German Chancellor Angela Merkel addresses a joint session of Congress as U.S. Vice President Joe Biden (L) and House Speaker Nancy Pelosi listen on Capitol Hill in Washington, November 3, 2009. REUTERS/BPA/Handout

WASHINGTON (Reuters) - German Chancellor Angela Merkel urged the United States Tuesday to agree to binding climate goals, telling U.S. lawmakers in a speech to Congress there was "no time to lose" in the fight against global warming.

Speaking to a joint session of Congress days before the 20th anniversary of the fall of the Berlin Wall on November 9, Merkel said it was time for the United States and Europe to unite to confront new barriers, from the economic crisis, to security and the environment.

"We have no time to lose," Merkel said, referring to a U.N. climate conference next month in Copenhagen, where countries will be trying to forge a successor to the Kyoto Protocol which expires in 2012.

"We need an agreement on one objective -- global warming must not exceed two degrees Celsius," she said. "To achieve this, we need the readiness of all countries to accept internationally binding obligations."

U.S. climate legislation narrowly passed in the House of Representatives in June, but opposition largely from Republicans has held up a separate bill in the Senate and chances of a breakthrough before the end of the year are slim.

This is likely to prevent the Obama administration, which has taken a strong public stance on the climate issue, from agreeing concrete targets for reducing greenhouse gas emissions at the December 7-18 Copenhagen summit.


Merkel, who began her second term in office last week, met with President Barack Obama at the White House before giving the first address to the U.S. Congress by a German leader since Konrad Adenauer in 1957.

Speaking to reporters during a picture-taking session in the Oval Office, Obama praised Merkel's leadership on climate change and warned of a "potential catastrophe" if countries allowed global warming to continue unabated.

In addition to the climate issue, the two leaders discussed Afghanistan, non-proliferation and the global economic crisis, according to U.S. and German officials.

CHILDHOOD BEHIND IRON CURTAIN

Merkel, the first German leader to have grown up in communist East Germany, touched on her childhood behind the Iron Curtain and said she would have never dared to dream back then she would get the opportunity to speak to Congress.
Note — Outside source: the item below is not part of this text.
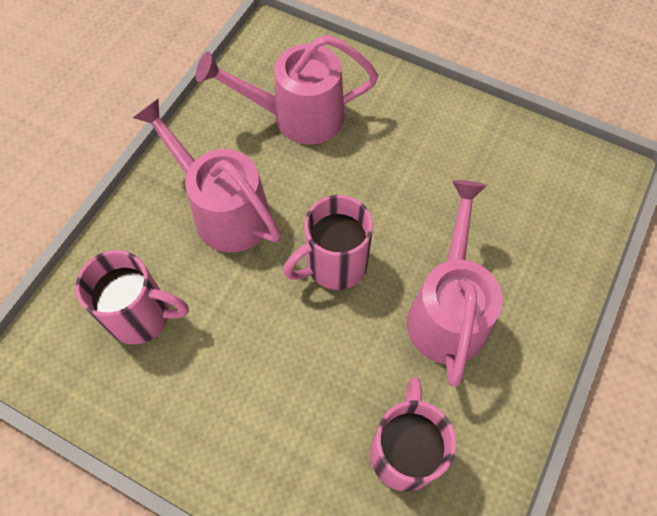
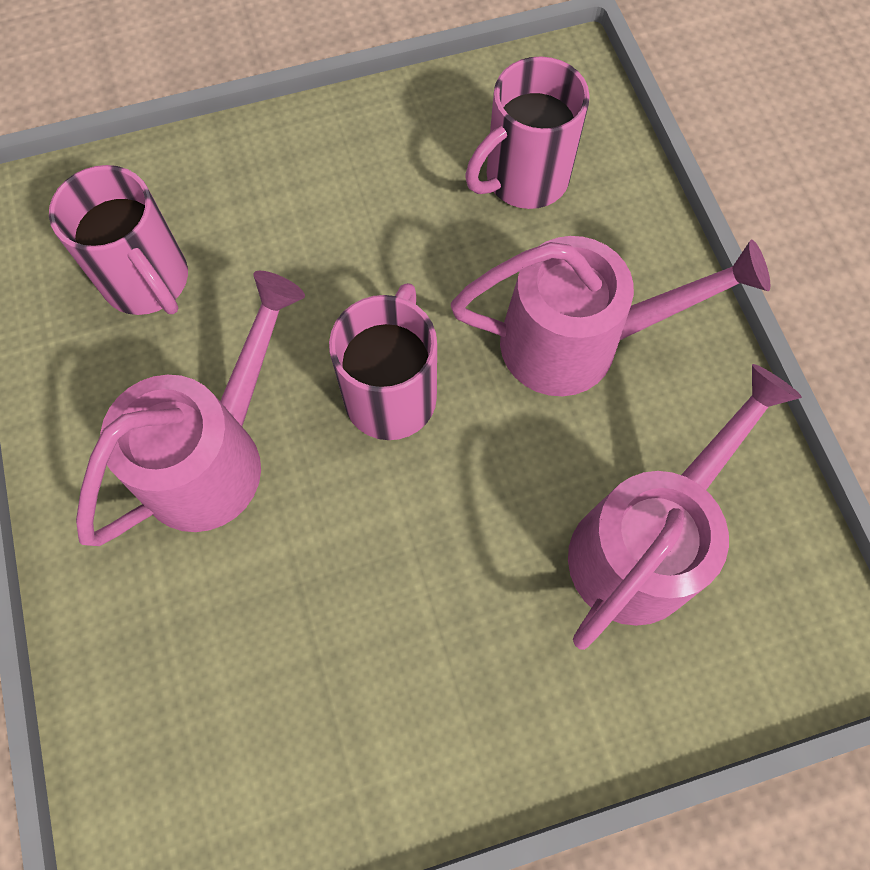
camera: 135 degrees right, 5 degrees up
pink watering can [407,180,503,387] -> pink watering can turned 105 degrees counterclockwise [76,271,305,546]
She thanked the United States for standing up against communism during the Cold War, drawing stand-up applause when she mentioned former President Ronald Reagan's famous "tear down this wall" speech at the Brandenburg Gate in Berlin in 1987.

"I know, we Germans know how much we owe to you, our American friends. And we shall never, I personally shall never, ever forget this," she said.

She acknowledged that the allies have had differences, saying Americans sometimes viewed Europeans as "hesitant and fearful," while Europeans saw Americans as overly "headstrong and pushy."

But she said the West must work together to prevent Iran from getting a nuclear bomb and to stabilize Afghanistan so that security responsibilities could be handed over to the government in Kabul.

Merkel also touched on the economic crisis, saying a new "global order" of rules and financial supervision was necessary.

"In a way, this is a second wall that needs to fall," she said of resistance to global financial regulations.

The invitation to address Congress, which was made by House Speaker Nancy Pelosi, has cooled speculation about a lack of rapport between the low-key Merkel and the charismatic U.S. president.

U.S. and German officials say the two have developed a solid working relationship after getting off to a rocky start last year when Merkel refused to let Obama speak at the Brandenburg Gate when he was a presidential candidate.